Coulons la traversée du lac. C'est vital!
Le 3e rapport du comité consultatif sur la traversée du lac a été livré au Conseil d'État et remis hier à la presse. À première vue, on pourrait croire que le dossier avance selon le bon souhait du peuple genevois qui avait voté sur le principe d'une traversée du lac le 5 juin 2016. En réalité, «le projet s'enlise». C'est Raymond Loretan, le président du comité, qui l'affirme sur Radio Lac. À l'évidence, il est las de produire des rapports classés à la verticale par le Conseil d'État. Côté Grand Conseil, ce n'est guère mieux, comme en témoigne son retard suspect à traiter le crédit d'études de 24 millions. Un embarras général est palpable.
À part quelques UDC autophiles, quasi plus personne ne veut encore mouiller le maillot pour franchir le lac en voiture. Le PLR, moteur du projet originel, a commencé à se raviser quand il a compris que la traversée passerait obligatoirement par un développement urbain de «ses» terres résidentielles de la Rive gauche. Le petit wagon des socialistes protraversée s'est, quant à lui, progressivement raccroché aux Verts tandis que le centre est aussi hésitant sur le sujet que son ministre en charge de la mobilité, le PDC Dal Busco, se montre discret. Relevons encore que la traversée ne figure ni dans le programme de législature ni dans le discours de Saint-Pierre, et encore moins sur la liste des priorités de la Confédération.
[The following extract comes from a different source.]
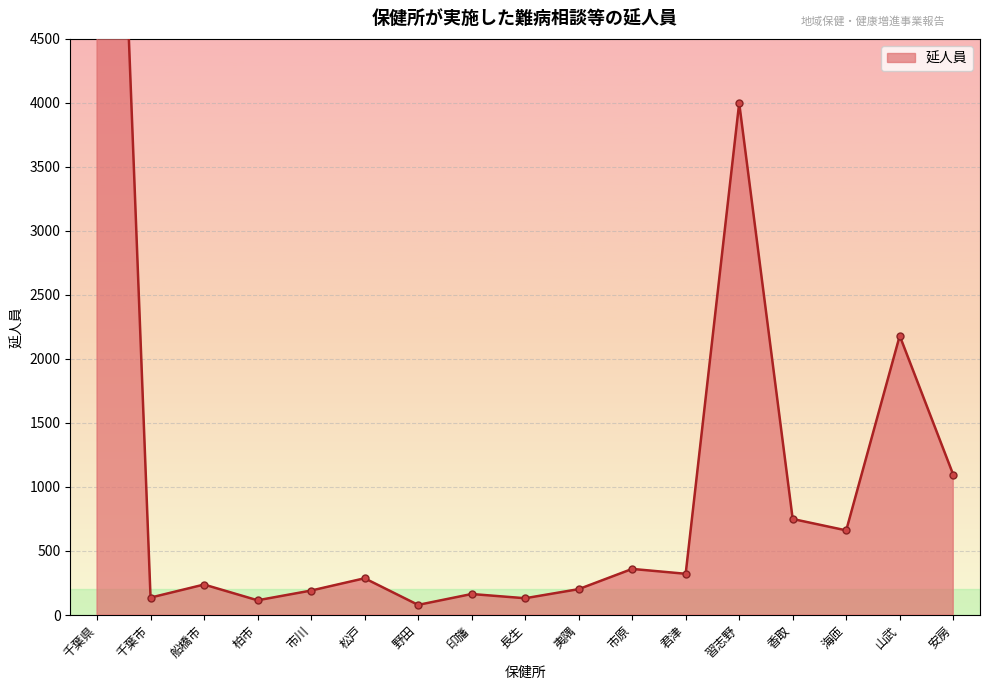

Rank the categories by value from lowest to highest.

野田, 柏市, 長生, 千葉市, 印旛, 市川, 夷隅, 船橋市, 松戸, 君津, 市原, 海匝, 香取, 安房, 山武, 習志野, 千葉県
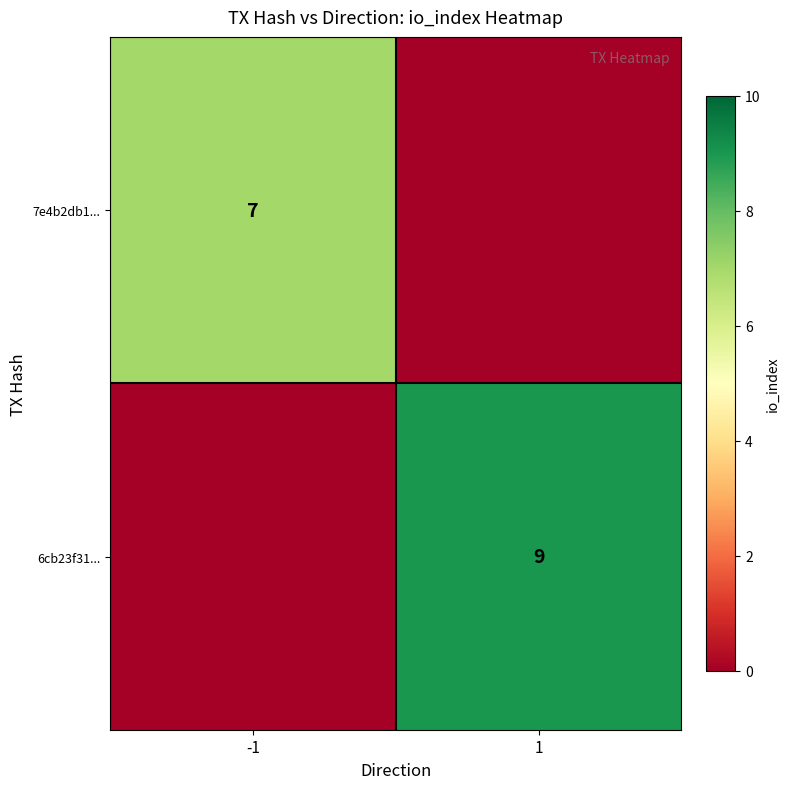

At which category does the chart reach its peak across all series?

1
L'engouement qui a porté la votation populaire de 2016 s'est volatilisé. Rappelons qu'il s'agissait juste d'un vote de principe, un vote pour se faire plaisir: pont ou tunnel? Mais pourquoi pas!
Aujourd'hui, le constat est clair comme de l'eau de source: le projet de traversée est mort, définitivement. En réclamant 24 millions plutôt que 6, Raymond Loretan veut contraindre le gouvernement à s'engager, ou non. Et espérons bien que ce sera non. Car les meilleures raisons se conjuguent pour tordre le cou au serpent de mer genevois: fiasco financier pour commencer. La Confédération a recalé le projet, et si elle devait revenir sur ses intentions ce ne sera pas avant les années 2040. Sans elle, rien n'est possible. Genève devra de plus se saigner pour payer sa part d'un ouvrage pharaonique budgété au minimum à 3,5 milliards. Intenable. Aucun financier ne voudra investir dans un partenariat public-privé basé sur un système de péages actuellement anticonstitutionnel.
Mais admettons que l'argent finisse miraculeusement par arriver. Compte tenu des contraintes financières, des résistances politiques, de la myriade d'oppositions en vue, une réalisation avant 2050 relèverait de l'optimisme béat. 2050? Une autre époque, un autre monde. Au rythme des innovations technologiques et de la transformation de nos modes vie, il est absurde de croire qu'un pont tunnel réglera la question de la mobilité dans l'agglomération genevoise en 2050. Personne ne sait quels seront les besoins à ce moment-là.
Il est certain en revanche qu'un ouvrage tout droit sorti du XIXe ne constituera pas la bonne réponse. Rejet de la voiture par les jeunes, télétravail en vogue, voitures autonomes, drones de transport sont autant d'indices d'une mutation radicale. Sans parler, à court terme, du déploiement des transports publics (CEVA) et autres (3e voie de l'autoroute de contournement) qui suffiront à fluidifier le trafic en attendant que la révolution digitale rende définitivement obsolète toute traversée du lac. Arrêtons donc les frais. Genève a mieux à faire avec les quelque 100 millions absorbés par les seules études et surtout les 3, 4 ou 5 milliards destinés à la construction de l'ouvrage.
Chères Genevoises, chers Genevois, il est temps de faire le deuil de la traversée lacustre. Je sais bien que ce projet fait littéralement partie de nos gènes et de notre identité culturelle; qu'il a fait fantasmer quatre générations de citoyens. Mais soyons raisonnables, regardons l'avenir et coulons ensemble cette traversée dépassée. Après un petit coup de déprime post-traumatique, Genève s'en portera beaucoup mieux.